Pundits Weigh In: Is Equity Market Growth in Slowdown Mode?
Many economists and market watchers point to both national and global indicators that seem to suggest the heady days of continued market growth may be behind us. The stock market is in its 3rd-longest stretch without a new high since 2013, according to Bespoke Investment Group, which had a market commentary recently featured on MarketWatch.com.
“The Dow is around 9.2% lower from its late-January peak, while the S&P 500 is more than 8% short of its peak. By comparison, the S&P 500 achieved a max drawdown of more than 14% during a commodity and emerging-market selloff fueled by worries over China, according to Bespoke,” MarketWatch reported.
Bespoke says the current slump hasn’t been unusually dramatic or long, but it has “kept equities in check after a very big run up in late 2017.”
Several economic barometers have recently fallen short of expected growth projections. U.S. retail sales fell unexpectedly in January and then failed to meet expectations the following month. The U.S. added 103,000 jobs in March, well below expectations of 178,000, according to The Wall Street Journal, which noted that hiring remained strong.

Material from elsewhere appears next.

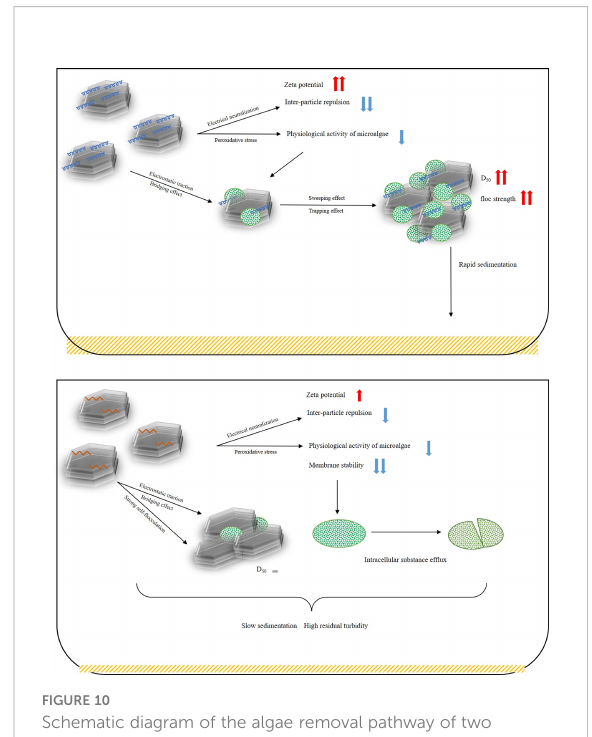
FIGURE 10 Schematic diagram of the algae removal pathway of two modi fi ed clays (MP and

Goldman Sachs’s global “current activity indicator” weakened notably in March. A record 74% of fund managers polled by Bank of America then said that the global economy was now in its “late cycle,” according to a recent article in the Financial Times.
“Given that investors are already growing increasingly nervous about escalating trade tension — global equities have tumbled by more than 8 percent from their late-January peak — the bout of disappointing economic data could not have come at a worse time,” the Times reported.